▶ **Текст упражнения**
— Вы довольны выбором фильмов для своей ретроспективы?
— Конечно. Потому что это приблизительно все мои фильмы. Я же не так уж много снял.
— А как же «Тото-герой», который был так же хорошо принят на международных фестивалях?
— Да, организаторы хотели и его включить в программу. Они запросили его. Но мы до сих пор не отцифровали этот фильм. Как раз в этом году собираемся перезаписать, и, возможно, вы сможете посмотреть «Тото-героя» здесь, у себя в кинотеатре.
— В целом как вы отнеслись к самой идее организовать ретроспективу своих фильмов? Зачем, по-вашему, показывать в кинотеатрах «старое» кино, когда каждую неделю в прокат выходит десяток новых картин?

▶ **Предоставленные сведения**
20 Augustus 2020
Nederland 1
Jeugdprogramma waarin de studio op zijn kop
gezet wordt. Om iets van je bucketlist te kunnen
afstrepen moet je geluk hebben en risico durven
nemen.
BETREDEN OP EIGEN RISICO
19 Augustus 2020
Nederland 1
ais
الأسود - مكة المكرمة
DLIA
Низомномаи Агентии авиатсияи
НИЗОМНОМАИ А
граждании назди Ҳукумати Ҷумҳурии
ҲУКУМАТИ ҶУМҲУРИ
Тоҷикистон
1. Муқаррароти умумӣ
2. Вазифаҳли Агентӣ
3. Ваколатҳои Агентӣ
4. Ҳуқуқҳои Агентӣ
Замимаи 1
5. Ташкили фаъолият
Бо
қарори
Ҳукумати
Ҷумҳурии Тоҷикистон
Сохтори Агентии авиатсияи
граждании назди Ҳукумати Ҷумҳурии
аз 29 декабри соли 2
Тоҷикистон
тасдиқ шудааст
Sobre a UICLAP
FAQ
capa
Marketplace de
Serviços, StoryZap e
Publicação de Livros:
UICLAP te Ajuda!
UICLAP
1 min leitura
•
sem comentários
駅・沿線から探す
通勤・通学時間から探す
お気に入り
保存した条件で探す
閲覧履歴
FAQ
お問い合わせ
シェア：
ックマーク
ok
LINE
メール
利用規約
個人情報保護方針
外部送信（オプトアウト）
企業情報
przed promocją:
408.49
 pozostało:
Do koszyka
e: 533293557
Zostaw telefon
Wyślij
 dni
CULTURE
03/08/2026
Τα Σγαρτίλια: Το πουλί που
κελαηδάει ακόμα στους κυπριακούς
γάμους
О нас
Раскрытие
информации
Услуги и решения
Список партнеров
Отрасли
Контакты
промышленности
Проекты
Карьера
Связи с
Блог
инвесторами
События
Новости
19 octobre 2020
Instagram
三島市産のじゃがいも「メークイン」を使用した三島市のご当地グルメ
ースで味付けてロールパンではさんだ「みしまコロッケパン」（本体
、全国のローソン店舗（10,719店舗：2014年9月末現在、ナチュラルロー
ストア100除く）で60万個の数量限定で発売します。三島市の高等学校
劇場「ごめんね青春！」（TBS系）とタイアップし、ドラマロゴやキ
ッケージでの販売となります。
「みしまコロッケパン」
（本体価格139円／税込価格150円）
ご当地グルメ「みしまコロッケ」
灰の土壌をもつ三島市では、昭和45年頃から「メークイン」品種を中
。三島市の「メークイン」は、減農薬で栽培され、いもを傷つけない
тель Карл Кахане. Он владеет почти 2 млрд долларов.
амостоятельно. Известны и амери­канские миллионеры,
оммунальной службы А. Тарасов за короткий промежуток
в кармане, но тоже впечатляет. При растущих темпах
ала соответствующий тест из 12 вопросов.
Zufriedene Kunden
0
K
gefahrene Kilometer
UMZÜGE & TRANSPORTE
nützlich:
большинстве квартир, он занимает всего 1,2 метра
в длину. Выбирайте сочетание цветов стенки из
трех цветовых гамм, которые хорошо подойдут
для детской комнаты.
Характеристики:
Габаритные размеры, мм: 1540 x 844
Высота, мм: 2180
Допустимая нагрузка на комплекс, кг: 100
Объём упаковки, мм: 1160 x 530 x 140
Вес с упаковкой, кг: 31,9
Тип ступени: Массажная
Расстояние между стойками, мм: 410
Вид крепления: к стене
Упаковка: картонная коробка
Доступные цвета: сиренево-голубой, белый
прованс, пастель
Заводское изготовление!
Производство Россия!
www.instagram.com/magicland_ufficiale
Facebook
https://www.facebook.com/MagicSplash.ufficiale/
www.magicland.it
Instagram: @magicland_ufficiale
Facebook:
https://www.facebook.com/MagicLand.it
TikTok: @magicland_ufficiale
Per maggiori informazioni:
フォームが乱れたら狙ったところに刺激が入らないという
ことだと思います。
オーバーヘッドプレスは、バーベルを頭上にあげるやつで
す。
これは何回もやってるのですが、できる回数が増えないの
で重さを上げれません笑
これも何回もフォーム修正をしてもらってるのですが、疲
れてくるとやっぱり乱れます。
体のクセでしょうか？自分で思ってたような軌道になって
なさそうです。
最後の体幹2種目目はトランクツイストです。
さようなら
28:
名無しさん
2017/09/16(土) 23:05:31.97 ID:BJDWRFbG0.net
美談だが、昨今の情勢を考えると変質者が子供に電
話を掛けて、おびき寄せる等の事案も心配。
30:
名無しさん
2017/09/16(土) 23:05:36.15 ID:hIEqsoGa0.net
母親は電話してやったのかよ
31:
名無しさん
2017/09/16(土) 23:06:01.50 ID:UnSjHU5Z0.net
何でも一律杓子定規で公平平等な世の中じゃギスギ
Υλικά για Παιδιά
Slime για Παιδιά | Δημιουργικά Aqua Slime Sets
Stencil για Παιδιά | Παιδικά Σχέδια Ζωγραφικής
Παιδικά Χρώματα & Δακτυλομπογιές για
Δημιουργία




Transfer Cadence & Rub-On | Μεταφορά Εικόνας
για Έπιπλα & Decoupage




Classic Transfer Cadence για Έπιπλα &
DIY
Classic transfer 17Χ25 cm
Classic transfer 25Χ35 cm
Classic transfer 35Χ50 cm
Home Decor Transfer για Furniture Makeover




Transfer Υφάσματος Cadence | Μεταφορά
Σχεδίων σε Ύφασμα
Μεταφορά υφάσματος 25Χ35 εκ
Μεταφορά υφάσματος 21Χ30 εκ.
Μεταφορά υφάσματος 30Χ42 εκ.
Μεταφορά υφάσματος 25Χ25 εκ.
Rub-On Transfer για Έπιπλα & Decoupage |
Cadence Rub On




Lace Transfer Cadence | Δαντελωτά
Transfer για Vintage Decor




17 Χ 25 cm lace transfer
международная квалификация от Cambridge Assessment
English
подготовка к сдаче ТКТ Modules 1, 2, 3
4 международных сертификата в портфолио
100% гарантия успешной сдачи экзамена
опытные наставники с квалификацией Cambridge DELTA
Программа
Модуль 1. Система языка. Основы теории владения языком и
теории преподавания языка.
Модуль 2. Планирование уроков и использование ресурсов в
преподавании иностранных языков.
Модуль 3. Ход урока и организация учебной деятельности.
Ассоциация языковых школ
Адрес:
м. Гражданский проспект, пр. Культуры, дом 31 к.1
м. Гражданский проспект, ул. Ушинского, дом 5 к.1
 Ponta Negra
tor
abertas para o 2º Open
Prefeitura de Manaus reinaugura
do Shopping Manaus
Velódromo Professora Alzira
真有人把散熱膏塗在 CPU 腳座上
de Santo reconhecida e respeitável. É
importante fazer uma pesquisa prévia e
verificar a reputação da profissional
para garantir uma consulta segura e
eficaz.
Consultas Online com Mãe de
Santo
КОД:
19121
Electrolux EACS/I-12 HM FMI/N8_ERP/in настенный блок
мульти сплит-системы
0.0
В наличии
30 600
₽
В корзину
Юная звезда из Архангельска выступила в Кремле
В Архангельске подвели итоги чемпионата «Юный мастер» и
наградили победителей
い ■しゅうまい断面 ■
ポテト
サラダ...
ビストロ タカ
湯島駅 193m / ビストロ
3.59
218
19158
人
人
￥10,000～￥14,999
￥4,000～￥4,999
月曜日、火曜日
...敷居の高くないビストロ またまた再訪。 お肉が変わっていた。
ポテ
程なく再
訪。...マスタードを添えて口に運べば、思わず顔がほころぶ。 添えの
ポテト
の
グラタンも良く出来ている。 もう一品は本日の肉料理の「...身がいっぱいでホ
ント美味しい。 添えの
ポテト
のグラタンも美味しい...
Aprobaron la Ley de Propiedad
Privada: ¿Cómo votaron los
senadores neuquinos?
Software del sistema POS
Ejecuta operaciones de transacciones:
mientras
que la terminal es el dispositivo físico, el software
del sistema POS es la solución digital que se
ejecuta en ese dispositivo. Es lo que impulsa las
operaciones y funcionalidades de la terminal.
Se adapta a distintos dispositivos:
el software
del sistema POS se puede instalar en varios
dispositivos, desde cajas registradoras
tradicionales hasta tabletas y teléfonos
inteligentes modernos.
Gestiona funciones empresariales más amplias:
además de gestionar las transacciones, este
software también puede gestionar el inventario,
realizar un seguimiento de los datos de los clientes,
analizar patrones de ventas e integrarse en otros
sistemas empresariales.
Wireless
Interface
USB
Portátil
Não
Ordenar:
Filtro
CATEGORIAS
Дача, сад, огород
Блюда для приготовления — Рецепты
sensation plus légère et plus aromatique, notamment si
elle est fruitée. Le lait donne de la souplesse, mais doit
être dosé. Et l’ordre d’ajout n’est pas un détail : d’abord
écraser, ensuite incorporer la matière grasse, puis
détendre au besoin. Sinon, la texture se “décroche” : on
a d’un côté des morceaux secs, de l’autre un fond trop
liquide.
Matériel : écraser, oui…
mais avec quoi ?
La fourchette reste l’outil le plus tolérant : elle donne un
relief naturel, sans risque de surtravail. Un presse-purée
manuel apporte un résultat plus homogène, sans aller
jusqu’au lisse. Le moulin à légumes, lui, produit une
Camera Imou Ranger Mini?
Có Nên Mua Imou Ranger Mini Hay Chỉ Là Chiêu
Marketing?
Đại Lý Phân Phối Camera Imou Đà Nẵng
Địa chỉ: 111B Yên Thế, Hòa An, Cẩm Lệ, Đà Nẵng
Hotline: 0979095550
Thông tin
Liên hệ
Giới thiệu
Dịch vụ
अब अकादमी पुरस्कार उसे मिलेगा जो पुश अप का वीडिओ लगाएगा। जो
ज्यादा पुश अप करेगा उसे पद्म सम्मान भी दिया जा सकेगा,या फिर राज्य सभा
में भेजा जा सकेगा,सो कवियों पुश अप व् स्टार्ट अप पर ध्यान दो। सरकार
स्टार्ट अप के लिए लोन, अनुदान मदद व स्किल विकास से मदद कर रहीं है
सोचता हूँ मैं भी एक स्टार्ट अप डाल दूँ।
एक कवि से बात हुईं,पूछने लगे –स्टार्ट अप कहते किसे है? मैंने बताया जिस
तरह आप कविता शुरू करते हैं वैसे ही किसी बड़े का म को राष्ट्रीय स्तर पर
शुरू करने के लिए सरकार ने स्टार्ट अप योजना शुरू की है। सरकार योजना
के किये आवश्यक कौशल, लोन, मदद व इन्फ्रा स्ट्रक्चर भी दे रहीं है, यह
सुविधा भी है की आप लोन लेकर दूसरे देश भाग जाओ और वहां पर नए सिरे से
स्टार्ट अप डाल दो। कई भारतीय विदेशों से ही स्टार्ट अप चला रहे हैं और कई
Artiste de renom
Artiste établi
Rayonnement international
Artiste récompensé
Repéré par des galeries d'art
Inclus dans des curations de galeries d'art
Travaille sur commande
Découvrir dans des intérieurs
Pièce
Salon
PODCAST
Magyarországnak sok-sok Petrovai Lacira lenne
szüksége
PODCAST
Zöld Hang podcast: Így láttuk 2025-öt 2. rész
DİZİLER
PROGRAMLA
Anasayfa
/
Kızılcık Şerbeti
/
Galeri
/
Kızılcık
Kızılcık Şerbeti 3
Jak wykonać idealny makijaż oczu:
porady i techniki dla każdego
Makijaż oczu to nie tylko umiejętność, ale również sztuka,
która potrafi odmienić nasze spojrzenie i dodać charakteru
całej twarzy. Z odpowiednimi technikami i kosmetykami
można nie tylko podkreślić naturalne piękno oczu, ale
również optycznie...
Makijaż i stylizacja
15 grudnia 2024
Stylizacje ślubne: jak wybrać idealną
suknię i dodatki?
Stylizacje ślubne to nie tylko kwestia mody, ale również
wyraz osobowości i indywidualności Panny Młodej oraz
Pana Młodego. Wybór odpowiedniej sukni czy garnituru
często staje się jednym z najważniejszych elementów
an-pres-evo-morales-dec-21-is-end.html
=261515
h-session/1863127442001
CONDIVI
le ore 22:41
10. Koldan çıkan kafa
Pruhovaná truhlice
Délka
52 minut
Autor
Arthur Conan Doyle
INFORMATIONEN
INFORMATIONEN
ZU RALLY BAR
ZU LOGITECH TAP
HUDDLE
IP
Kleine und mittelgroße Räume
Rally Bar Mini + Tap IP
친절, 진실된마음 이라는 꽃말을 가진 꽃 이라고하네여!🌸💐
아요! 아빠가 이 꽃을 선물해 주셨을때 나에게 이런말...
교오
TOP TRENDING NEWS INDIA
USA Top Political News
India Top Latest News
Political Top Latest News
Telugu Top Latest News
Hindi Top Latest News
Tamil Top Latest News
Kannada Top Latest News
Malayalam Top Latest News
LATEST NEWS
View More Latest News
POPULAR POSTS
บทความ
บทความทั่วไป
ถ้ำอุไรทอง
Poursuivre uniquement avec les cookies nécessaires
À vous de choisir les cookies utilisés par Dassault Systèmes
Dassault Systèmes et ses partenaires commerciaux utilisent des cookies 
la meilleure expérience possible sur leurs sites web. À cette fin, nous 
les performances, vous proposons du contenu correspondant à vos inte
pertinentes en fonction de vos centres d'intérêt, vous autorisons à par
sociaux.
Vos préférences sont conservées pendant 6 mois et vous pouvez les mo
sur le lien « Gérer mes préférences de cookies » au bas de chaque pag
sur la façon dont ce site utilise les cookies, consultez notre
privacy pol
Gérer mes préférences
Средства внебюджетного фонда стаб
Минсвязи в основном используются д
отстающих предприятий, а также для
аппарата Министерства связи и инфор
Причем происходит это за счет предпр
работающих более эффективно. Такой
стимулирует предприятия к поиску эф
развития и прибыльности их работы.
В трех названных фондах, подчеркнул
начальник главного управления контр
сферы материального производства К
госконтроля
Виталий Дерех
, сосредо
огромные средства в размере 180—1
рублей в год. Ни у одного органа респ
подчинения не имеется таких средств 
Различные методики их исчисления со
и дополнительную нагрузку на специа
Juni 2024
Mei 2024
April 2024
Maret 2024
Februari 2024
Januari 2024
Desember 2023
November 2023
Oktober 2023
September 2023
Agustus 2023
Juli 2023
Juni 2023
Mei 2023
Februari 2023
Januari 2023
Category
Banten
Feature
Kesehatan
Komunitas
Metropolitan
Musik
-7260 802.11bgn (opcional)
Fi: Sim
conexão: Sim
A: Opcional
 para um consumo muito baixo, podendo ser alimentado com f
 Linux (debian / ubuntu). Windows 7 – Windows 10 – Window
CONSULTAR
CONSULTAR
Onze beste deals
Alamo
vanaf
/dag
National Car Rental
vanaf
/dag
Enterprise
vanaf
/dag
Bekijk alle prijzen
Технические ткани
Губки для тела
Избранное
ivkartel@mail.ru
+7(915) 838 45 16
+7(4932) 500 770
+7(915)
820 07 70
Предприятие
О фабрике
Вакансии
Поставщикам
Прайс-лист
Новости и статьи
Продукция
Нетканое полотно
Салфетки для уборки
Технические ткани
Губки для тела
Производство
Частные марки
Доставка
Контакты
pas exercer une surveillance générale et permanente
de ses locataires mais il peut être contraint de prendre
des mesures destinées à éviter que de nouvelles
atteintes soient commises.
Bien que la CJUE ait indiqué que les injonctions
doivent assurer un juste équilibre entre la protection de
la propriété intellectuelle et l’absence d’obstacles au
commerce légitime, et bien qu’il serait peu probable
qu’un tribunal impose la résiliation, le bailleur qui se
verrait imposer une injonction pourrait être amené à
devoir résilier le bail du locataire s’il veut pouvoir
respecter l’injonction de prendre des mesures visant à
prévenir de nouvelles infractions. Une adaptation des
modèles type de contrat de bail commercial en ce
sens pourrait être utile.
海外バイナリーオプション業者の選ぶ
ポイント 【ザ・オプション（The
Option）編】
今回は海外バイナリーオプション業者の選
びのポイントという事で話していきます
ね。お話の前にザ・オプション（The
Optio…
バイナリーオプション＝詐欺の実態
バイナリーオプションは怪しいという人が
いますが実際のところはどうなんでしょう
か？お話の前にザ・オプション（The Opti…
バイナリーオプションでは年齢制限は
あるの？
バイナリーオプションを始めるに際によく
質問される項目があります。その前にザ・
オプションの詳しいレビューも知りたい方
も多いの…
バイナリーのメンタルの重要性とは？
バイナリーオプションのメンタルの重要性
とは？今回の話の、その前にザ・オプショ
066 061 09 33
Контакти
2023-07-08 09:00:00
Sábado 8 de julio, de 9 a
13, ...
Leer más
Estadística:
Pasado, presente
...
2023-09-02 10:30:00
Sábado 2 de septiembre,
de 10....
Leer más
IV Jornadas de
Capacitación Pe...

▶ **Задание**
Напишите продолжение интервью о ретроспективе фильмов, начиная сразу после последнего вопроса.

▶ **Ответ**
— Зачем? О боже… (Задумчиво вздыхает.) Знаете, когда мои дочери, им чуть больше 20 лет (Жюльетт и Алиса сыграли дочерей главного героя в фильме «День восьмой». — Прим. ред.), говорят «старый фильм», они имеют в виду какую-нибудь картину трехлетней давности. А однажды одна из дочерей меня спросила: «Я слышала, у режиссера Копполы есть отец, который тоже снимает фильмы, это правда?» Так что я убежден: молодому поколению, которое считает доисторическим все, что было снято больше трех лет назад, ретроспективы полезны. Лично я сам обожаю ходить в музеи кинематографии или на какие-то подобные мероприятия, чтобы смотреть старые фильмы на большом экране. Мне кажется, что сама ситуация, когда десятки людей одновременно в одном зале смотрят один и тот же фильм, рождает совершенно иной опыт, чем одиночный просмотр дома за компьютером.
— А свои фильмы вы пересматриваете? Например, у вас был шанс вместе с московской публикой посмотреть «Господина Никто».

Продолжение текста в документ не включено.